**Task to carry out:** How many lines of the rows below contain the word "cover", with case counting? Reply with the number only.

# # # # #

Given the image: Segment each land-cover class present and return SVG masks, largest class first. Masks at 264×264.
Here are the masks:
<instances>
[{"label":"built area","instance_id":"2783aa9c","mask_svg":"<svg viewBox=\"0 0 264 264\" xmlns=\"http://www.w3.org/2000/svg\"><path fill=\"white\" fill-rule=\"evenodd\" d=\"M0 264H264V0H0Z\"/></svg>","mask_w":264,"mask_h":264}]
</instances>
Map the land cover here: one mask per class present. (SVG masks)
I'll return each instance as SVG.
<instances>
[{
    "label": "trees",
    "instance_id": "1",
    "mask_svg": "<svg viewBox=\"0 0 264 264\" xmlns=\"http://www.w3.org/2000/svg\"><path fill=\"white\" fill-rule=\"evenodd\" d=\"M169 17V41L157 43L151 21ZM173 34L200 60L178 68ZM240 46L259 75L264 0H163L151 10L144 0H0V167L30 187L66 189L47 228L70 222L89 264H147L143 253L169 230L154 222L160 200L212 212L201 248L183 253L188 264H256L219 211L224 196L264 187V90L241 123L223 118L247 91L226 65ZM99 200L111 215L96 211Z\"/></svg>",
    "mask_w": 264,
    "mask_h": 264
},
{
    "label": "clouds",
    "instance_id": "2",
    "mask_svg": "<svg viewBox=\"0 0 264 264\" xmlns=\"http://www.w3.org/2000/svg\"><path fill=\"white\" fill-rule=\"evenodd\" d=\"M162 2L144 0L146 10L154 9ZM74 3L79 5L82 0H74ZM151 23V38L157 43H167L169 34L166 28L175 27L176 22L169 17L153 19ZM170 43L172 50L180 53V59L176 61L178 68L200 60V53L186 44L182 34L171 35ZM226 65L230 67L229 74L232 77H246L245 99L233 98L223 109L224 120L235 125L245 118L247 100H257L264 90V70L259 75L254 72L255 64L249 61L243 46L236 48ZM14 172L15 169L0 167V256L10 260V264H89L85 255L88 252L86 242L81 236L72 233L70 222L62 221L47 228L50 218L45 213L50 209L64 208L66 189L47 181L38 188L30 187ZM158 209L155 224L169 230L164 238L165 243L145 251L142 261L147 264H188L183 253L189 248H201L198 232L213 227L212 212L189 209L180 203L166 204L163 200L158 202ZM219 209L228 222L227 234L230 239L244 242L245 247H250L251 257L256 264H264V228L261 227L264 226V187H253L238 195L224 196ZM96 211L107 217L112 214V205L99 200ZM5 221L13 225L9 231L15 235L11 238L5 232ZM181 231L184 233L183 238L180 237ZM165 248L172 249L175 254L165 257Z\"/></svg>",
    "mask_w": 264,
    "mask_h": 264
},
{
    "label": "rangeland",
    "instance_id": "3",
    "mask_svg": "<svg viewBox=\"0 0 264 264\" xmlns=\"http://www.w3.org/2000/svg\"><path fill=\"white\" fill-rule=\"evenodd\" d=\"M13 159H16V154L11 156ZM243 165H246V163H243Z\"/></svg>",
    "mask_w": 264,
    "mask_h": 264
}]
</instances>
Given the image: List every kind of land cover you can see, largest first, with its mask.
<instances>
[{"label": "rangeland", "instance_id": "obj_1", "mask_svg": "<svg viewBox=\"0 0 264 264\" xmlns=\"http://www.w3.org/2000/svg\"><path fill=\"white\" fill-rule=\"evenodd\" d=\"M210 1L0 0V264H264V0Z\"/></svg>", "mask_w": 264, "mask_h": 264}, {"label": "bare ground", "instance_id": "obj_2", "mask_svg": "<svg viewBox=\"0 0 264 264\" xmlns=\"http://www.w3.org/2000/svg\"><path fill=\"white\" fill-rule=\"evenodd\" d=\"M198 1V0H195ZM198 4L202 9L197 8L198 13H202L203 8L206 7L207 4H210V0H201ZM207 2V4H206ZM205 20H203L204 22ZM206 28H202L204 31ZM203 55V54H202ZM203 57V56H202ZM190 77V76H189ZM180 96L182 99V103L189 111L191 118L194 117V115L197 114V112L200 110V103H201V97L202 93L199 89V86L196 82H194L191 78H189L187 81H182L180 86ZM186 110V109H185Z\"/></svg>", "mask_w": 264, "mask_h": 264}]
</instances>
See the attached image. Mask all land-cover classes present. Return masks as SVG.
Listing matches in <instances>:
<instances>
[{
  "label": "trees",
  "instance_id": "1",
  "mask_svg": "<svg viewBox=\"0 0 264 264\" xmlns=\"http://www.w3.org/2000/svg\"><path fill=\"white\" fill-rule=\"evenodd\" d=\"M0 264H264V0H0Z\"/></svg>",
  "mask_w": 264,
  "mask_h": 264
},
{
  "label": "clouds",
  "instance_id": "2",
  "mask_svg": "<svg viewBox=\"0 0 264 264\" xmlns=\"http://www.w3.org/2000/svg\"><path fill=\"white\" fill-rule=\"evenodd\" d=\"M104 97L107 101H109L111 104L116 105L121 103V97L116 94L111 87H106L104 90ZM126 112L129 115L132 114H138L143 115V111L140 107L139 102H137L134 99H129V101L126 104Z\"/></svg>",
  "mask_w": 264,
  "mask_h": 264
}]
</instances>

# # # # #

**Solution to the problem:** 4